With rolling generations and a substantially powerful PS5 Pro, the PS6 doesn't need to be much more powerful. If the PS5 Pro is 20.5 TF's, the PS6 could be 72CU's clocked at 2.8GHz for 25.8TF's. The same principle can apply across the board.
True but only if Sony commits to concept of rolling generations, but that doesn't seem to be their mondus operandi at present.
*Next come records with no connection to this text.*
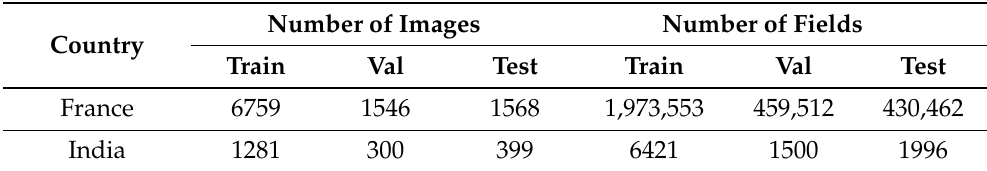
Table 1. Number of images and fields in each split of the France and India datasets. Training, validation, and test sets were split in geographic blocks, with the split being around 64%-16%-20%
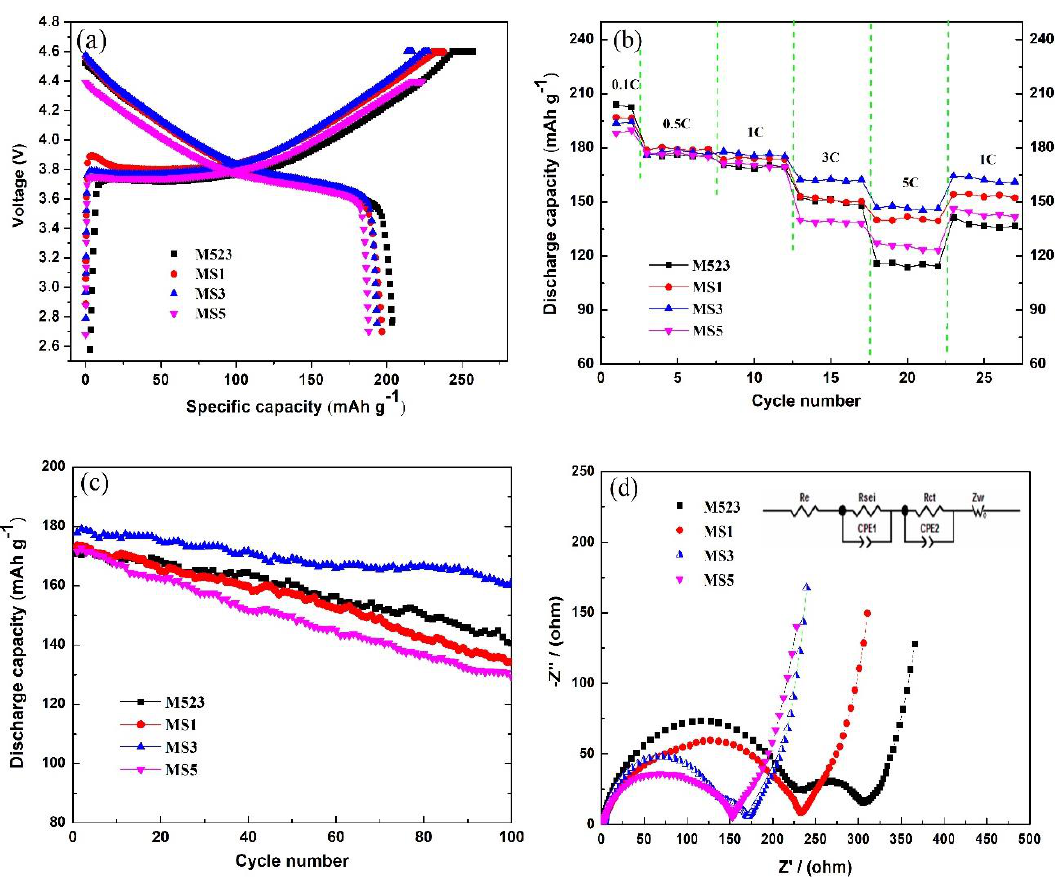
Figure 5. Electrochemical performance of Sn-modified LiNi 0.5 Co 0.2 Mn 0.3 O 2 samples: ( a ) Initial charge–discharge curves at 0.1C, ( b ) rate performance from 0.1 to 5C, ( c ) cyclic ability at 1C, and ( d ) electrochemical impedance spectroscopy (EIS) plots of Sn-modified LiNi 0.5 Co 0.2 Mn 0.3 O 2 samples after the 100th cycle.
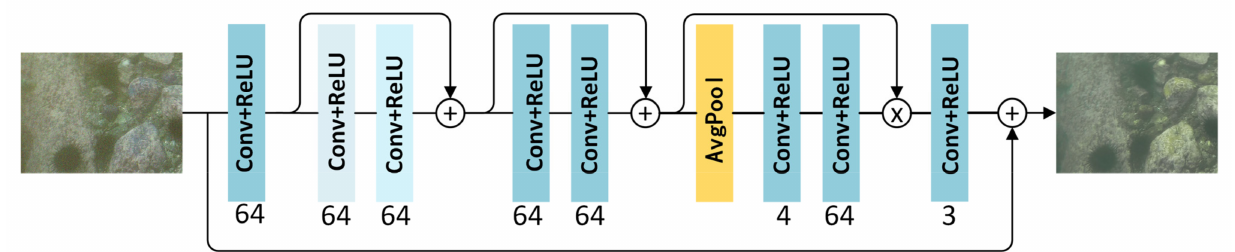
Figure 2. The diagram of the blind denoising sub-module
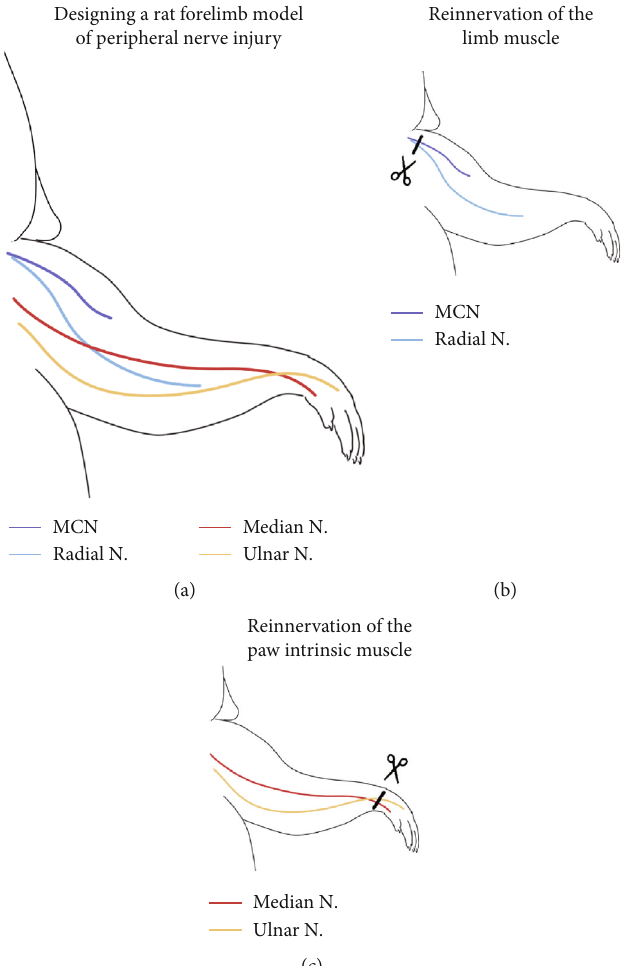
Figure 1: The surgical procedure of the raw forepaw. (a) To assess the skilled functional recovery outcome after peripheral neural repair, we designed a nerve anastomosis model using rat forelimb. (b) The musculocutaneous nerve (MCN) and radial nerve of the rat forelimb were resected with or without nerve repair, to investigate the impact of limb muscle denervation and reinnervation on the skilled limb function. (c) Similarly, the median nerve and the ulnar nerve were manipulated to study the denervation and reinnervation of the paw intrinsic muscle. Table 1: Establishing the optimal sequencing parameter for measuring the forepaw intrinsic muscle volume. Resolution Parameter Sequence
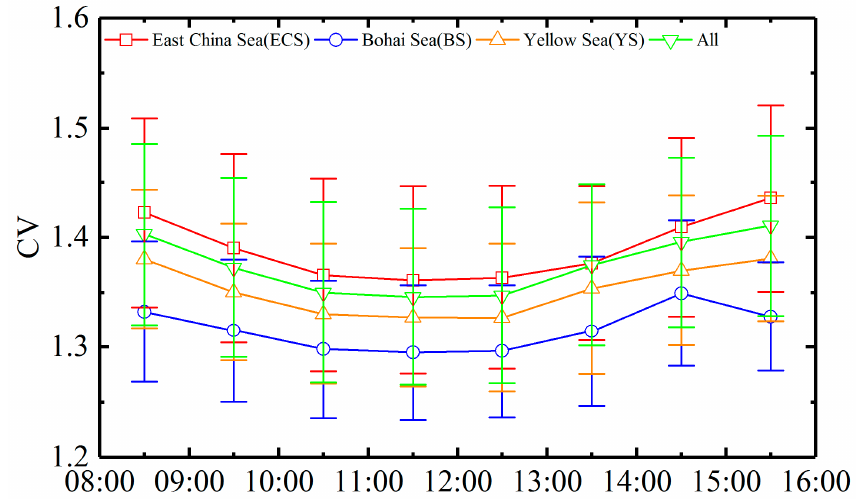
Figure 9. CV trend in hourly TSS levels in Chinese seas from GOCI observations from 2013 to 2017.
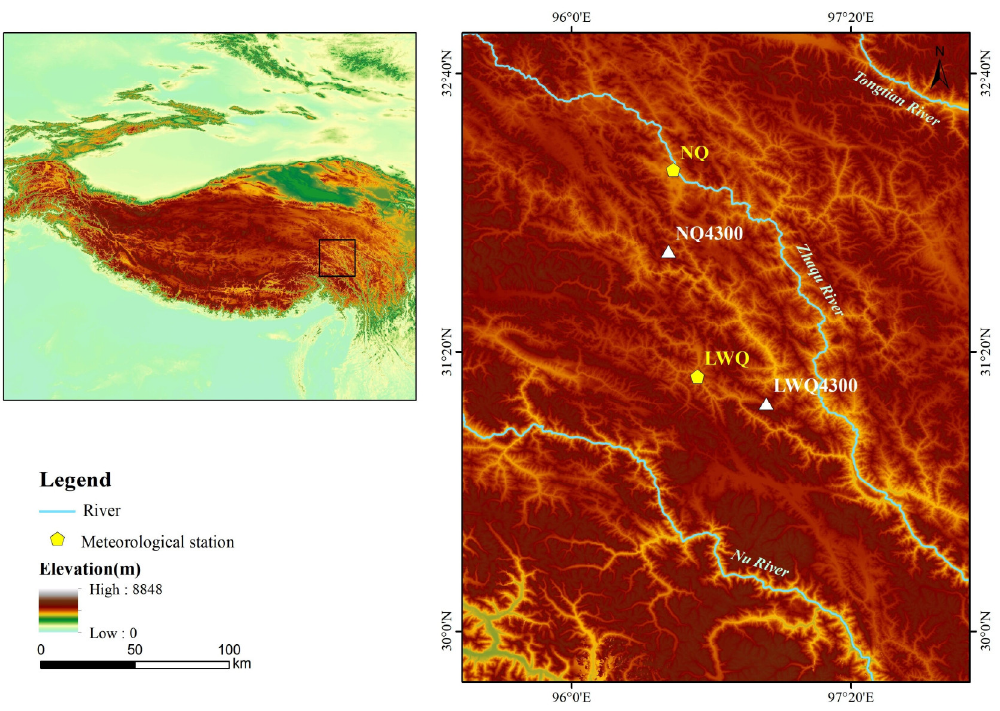
Figure 1. Location of the two study sites (white triangles in the right map) and the meteorological stations (yellow pentagons in the right map) situated on the eastern TP (upper left).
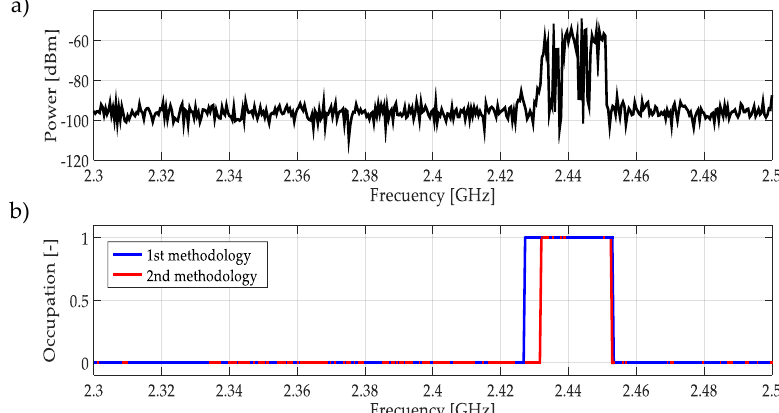
Figure 24. ( a ) A real signal obtained from the frequency band [1.7–2] GHz. ( b ) The result of applying both methodologies to the real signal in terms of spectrum occupancy. In this case, the second methodology gives a better frequency edge detection.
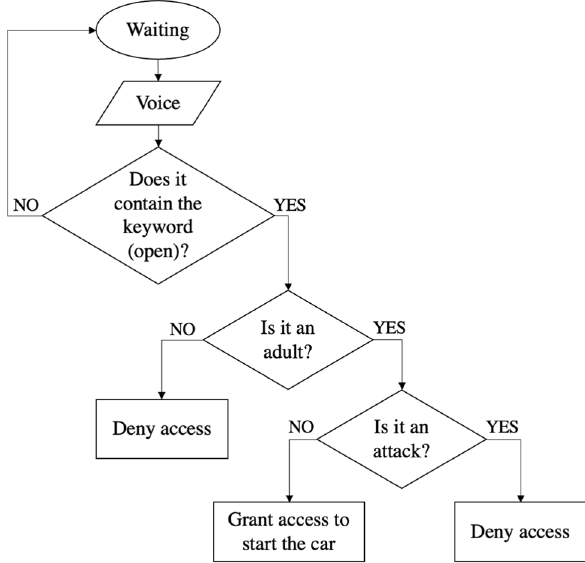
Fig. 1 Flowchart of robust speech recognition in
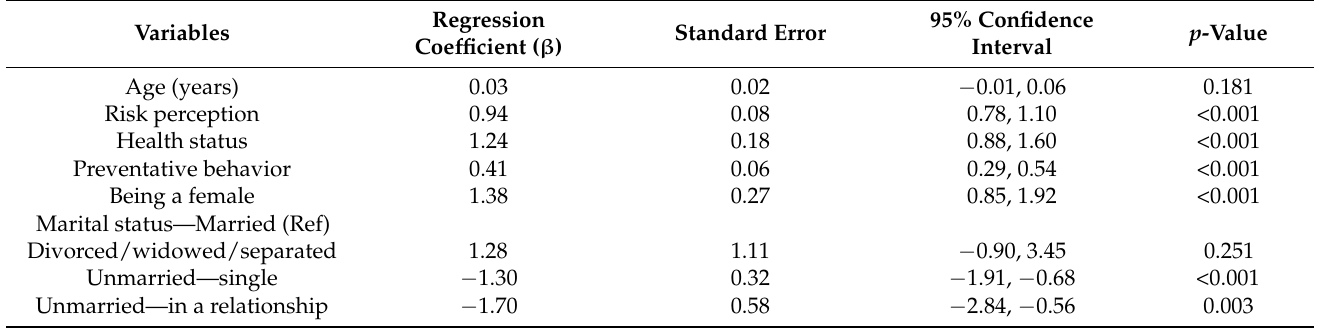
Table 4. Results of multiple regression on factors associated with the fear of COVID-19 (N =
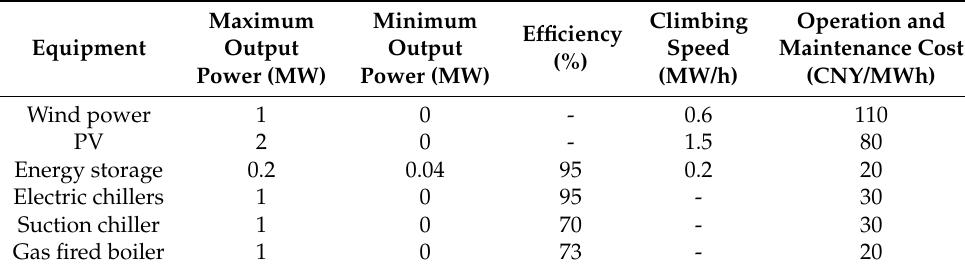
Table 2. Technical and economic parameters of wind and solar storage and electric chiller.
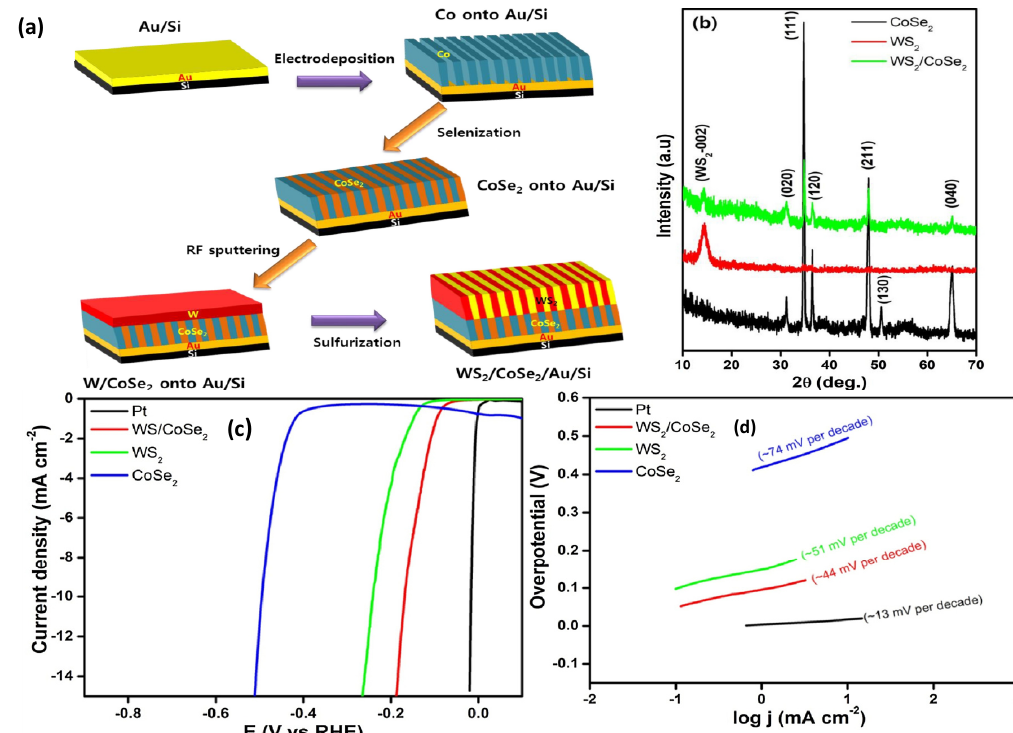
Figure 9. ( a ) Schematic illustration of the synthesis of the WS 2 /CoSe 2 /Au/Si heterostructure. ( b ) XRD pattern of CoSe 2 , WS 2 , and CoSe 2 /WS 2 heterostructures. ( c , d ) LSV and Tafel curves of the WS 2 /CoSe 2 heterostructure in comparison with the pristine materials, respectively. Reproduced with permission [143]. Copyright 2018, Elsevier.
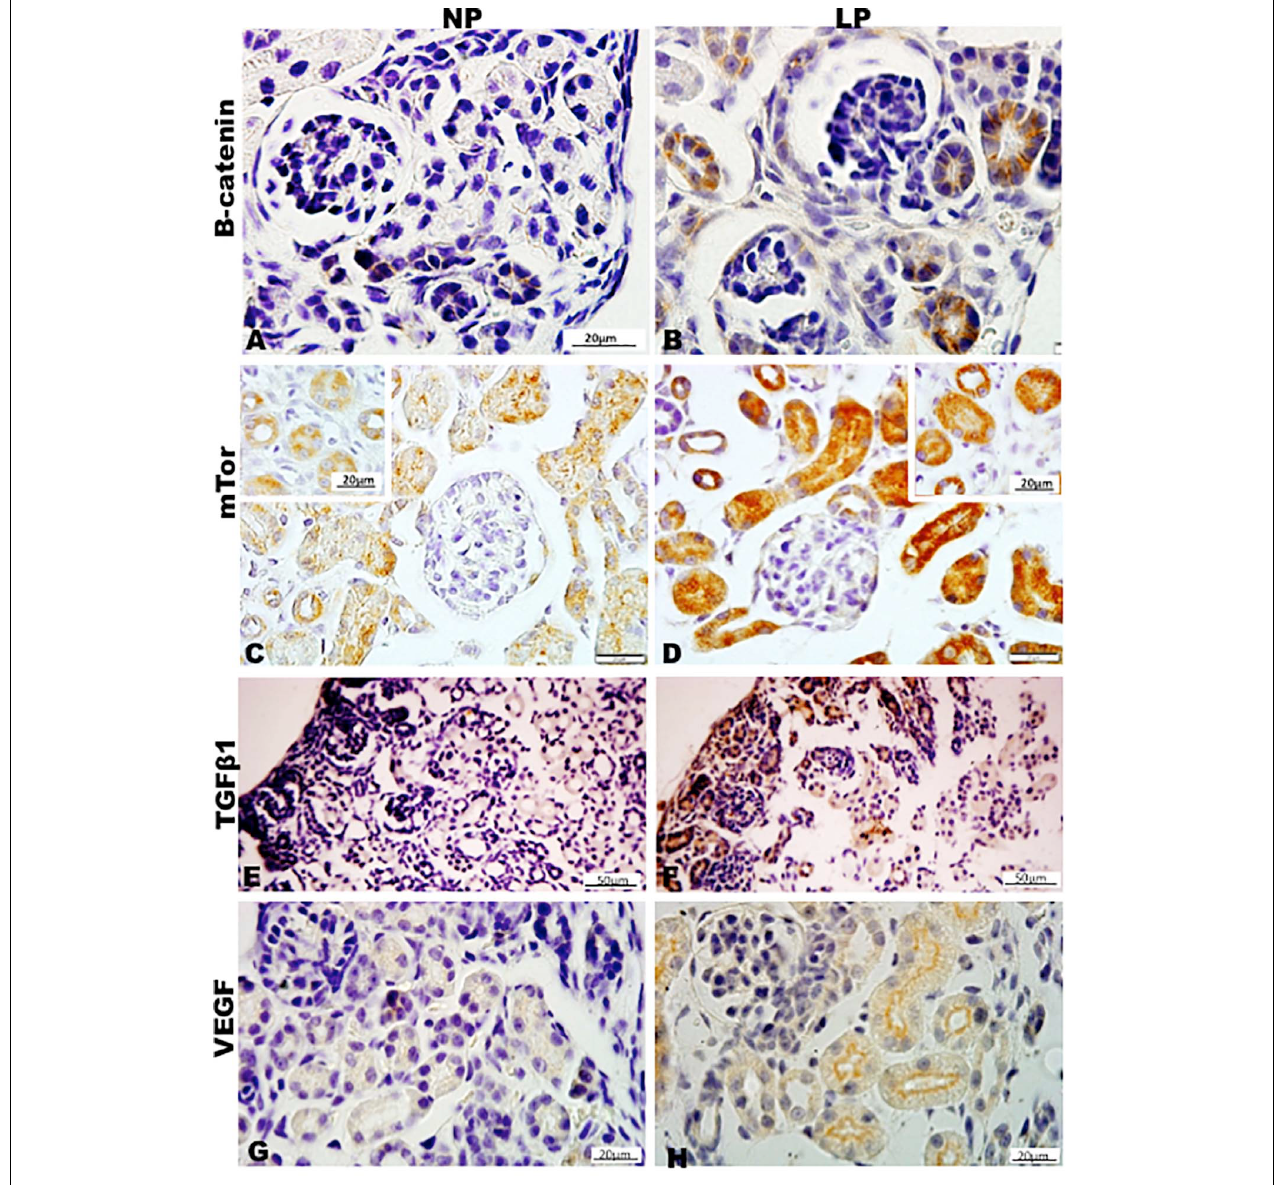
FIGURE 10 | Immunoperoxidase in kidneys of 7DL rats for (A,B) B-catenin, (C,D) mTor, (E,F) TGFb1, and (G,H) VEGF for the NP (A,C,E,G) and LP (B,D,F,H) groups. The inserts represent the medullar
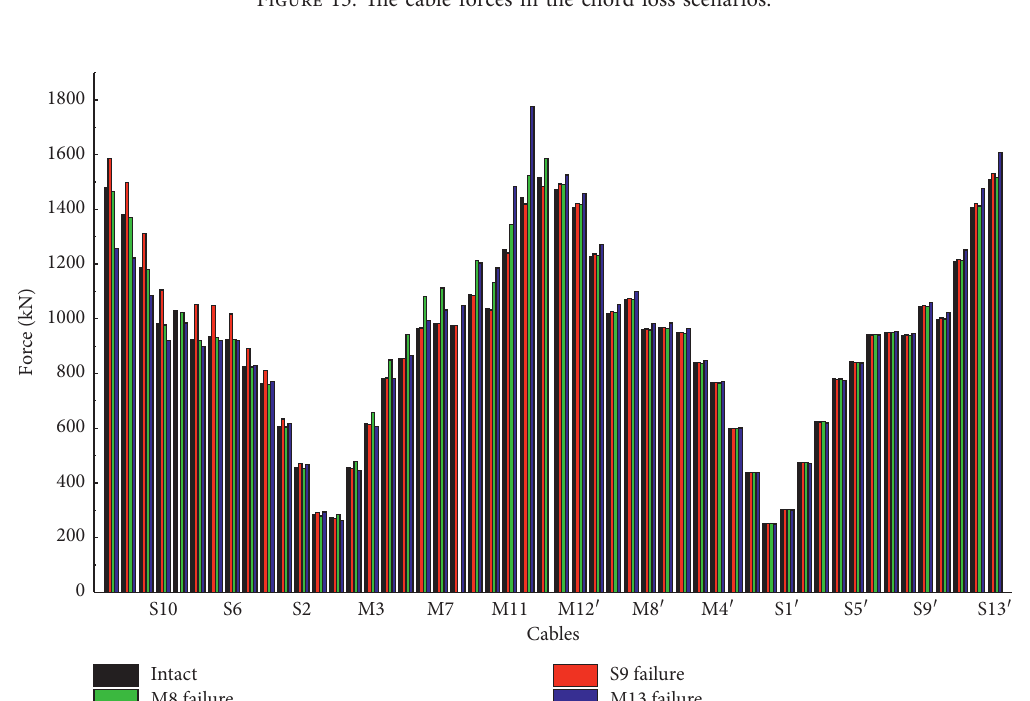
Figure 13: The cable forces in the chord loss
I don't think it's Mark Cerny's, either, and as long as he's the lead designer on PS consoles, I expect Sony to stick with hard breaks (aside from BC which would roll over to the next system) with gen to gen.
Part of what helps selling that is providing clear upgrades in performance from the old to the new. Personally I think PS6 (and Microsoft's 10th-gen whatever it's called) will be a lot more performant than 25 or so TF; not so much in terms of raw numbers but in technologies they'll have for offloading a lot of tasks that'd otherwise require raw compute, to dedicated silicon integrated into the designs. Although, that could be a bit less so in Microsoft's case unless they could push some of that type of work to PC space en masse (or, if they can get develop equivalent algorithms for that stuff that scale with general compute on the GPU, they could do both).
Moore's law is slowing down, game development time is increasing. I really think the generations can afford to last longer - something like 10 years rather than 6 - and adequately powerful mid-gen consoles are the way to achieve that IMO.
Oh goodness, I hope it's not 10 years xD. I do agree Moore's Law is slowing down, but there are some innovative approaches that can be taken to combat it. In some ways, those approaches are already being done, though some are in growing pains. Game dev time and costs are something that REALLY need to be dealt with sooner rather than later. New funding models, big growth in AI models to assist with programming GPT-style (and asset generation), will be the two biggest ways of doing so.
The latter, though, well there's an ethical line to keep in mind because you'll still need a human element present to curate what the AI creates, specialize it etc. But devs also need to ensure they don't have entire workforces replaced with automation, like what's happened to the car industry.
Anyway that's all talk going way off onto another tangent xD.